In addition to these rhetorical excesses and careless sideswipes, Timerman commits a serious historical misjudgment. Like a great many people, he believes that the 1982’s invasion was Israel’s first not-purely-defensive war: “for the first time Israel had attacked a neighboring country without being attacked.” Matters are not so simple, as other people recognize: “[Some of] our other wars were not without an alternative. In November 1956 we had a choice. The reason for going to war then was the need to destroy the fedayeen, who did not represent a danger to the existence of the state. Thus we went off to the Sinai campaign… In June 1967, we again had a choice. The Egyptian Army concentrations in the Sinai approaches do not prove that Nasser was really about to attack us. We must be honest with ourselves. We decided to attack him (Menachem Begin, “Boston Globe”, August 24, 1982).

Among Israeli and American liberals, including Timerman, this belief in the unprecedented aggressiveness of the 1982 invasion often goes with an assumption, usua1 implicit, of Israel’s moral uniqueness. A single sad motif haunts “The Longest War”: Timerman’s despair over Israel’s fall from grace. Shortly after arriving in Israel, Timerman wrote a poignant essay called “Coming Home” (“New Republic”, December 1, 1979). He described the feelings of a victim of individual and ancestral persecution who was at last claiming his place in a community in which the suffering of ages had been redeemed. He was proud of Israel; it was “more than a refuge. It offers a unique possibility for the perfection of man: the development of his identity to its furthest and most profound conclusions.”

To the intensity of that pride corresponds the keenness of Timerman’s present outrage, the depth of his present bitterness. Israel, or at least the idea of Israel, had been a beacon to Timerman as he lay on an electrified table and listened to his Nazi-like torturers taunting him for his “clipped prick “ Now, his cherished county rains death from a distance on cities, villages, and refugee camps. Has the dream lost its promise, the victim become an executioner? Timerman cannot bear the thought.

Official justifications bring no comfort. For Timerman, the government’s explanations are a fraud: “Peace in Galilee” was exactly what had prevailed from the July, 1981, ceasefire until the Israeli air raids on Beirut 11 months later, For Timerman, this is “the first war in which the objectives were political”: the invasion occurred when it did not because the PLO was about to resort to violence, but because it was resorting with increasing international success to diplomacy, a development that panicked Begin and Sharon. Six weeks into the invasion, the Israeli chief of staff admits that the war is a war for Greater Israel— that is, for sovereignty over the West Bank and Gaza Strip. By then Timerman is almost beyond indignation, and can only shrug: “What other explanation could he give?”

Timerman is also appalled at the degradation of Israeli politics: more and more the government lies, misinforms, covers up, stonewalls. The barest of parliamentary majorities is held to justify the boldest of departures from democratic practice. To an American, it sounds like the Vietnam era, though Timerman has a more troubling and less plausible parallel in mind: Peronism, which he observed at close range over several decades in Argentina. He pushes this parallel too far to the point of asking whether Israel remains a democracy or only a “parliamentary republic.” Still, he’s right to be disillusioned.
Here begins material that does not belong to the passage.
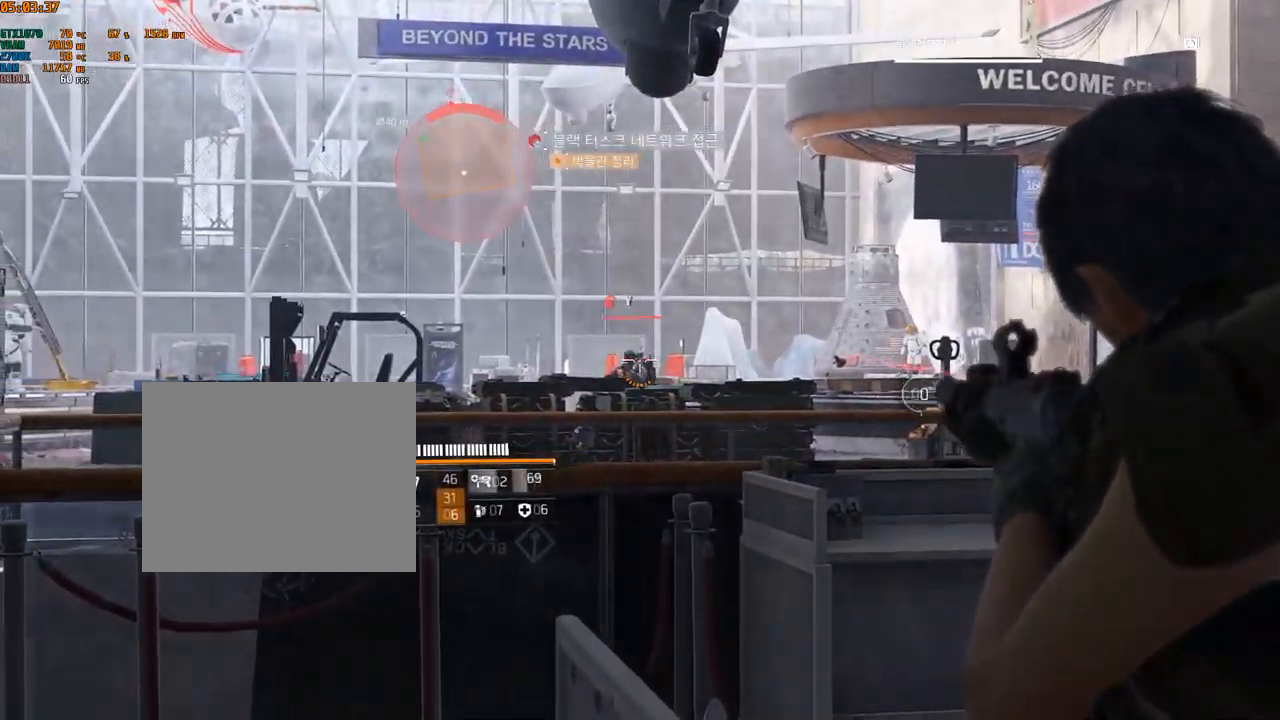
{"buttons": [], "left_stick": "center", "events": []}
But is he disillusioned enough? Timerman’s criticism of the Israeli invasion of Lebanon sometimes sounds disquietingly similar to criticism of the American invasion of Vietnam. One of the most exasperating features of American intellectual life in the ‘60s and ‘70s the frequent lament that the Vietnam war was a regrettable departure from the uniquely moral tradition of American foreign policy. According to this illusion, the international behavior of the United States, unlike that of all other great powers in history, has been motivated not by the perceived needs and interests of its domestic rulers but by our dedication to fostering self-determination, democratic freedoms, and human rights throughout the world. This complacent consensus about American “exceptionalism” persists, making it impossible even to begin to break the lethal grip of Cold War ideology.

Timerman’s dirge over Israel’s over Israel’s soul reflects similar “exceptionalist” illusions; and these, too, must be dispelled if the impasse in the Middle East is ever to be resolved. It is true that, despite Likud machinations, Israeli democracy is lively and robust. It is also true that debate among Israelis on the Middle East is more diverse and more intelligent than among Americans. Nonetheless, Israel was not, before it invaded Lebanon, “a unique possibility for the perfection of man” (“Coming Home”) nor did it “represent the universality of the victim” (“The Longest War”). Israel is a nation-state like any other, dominated by opportunistic politicians (quick to arouse or appease national chauvinism), security obsessed generals (with a huge military-industrial complex to feed and care for), capitalists (eager to retain access to the cheap Arab labor, controlled market, and water resources of the occupied territories), and geopolitical intellectuals (some of whom advocate the breakup or “Ottomanization” of neighboring states, with Israel as regional gendarme for the US). Timerman and a minority of Israelis may he willing to face the hard question: how can Jewish and Palestinian national aspirations he reconciled within the same land? But no one with real power is.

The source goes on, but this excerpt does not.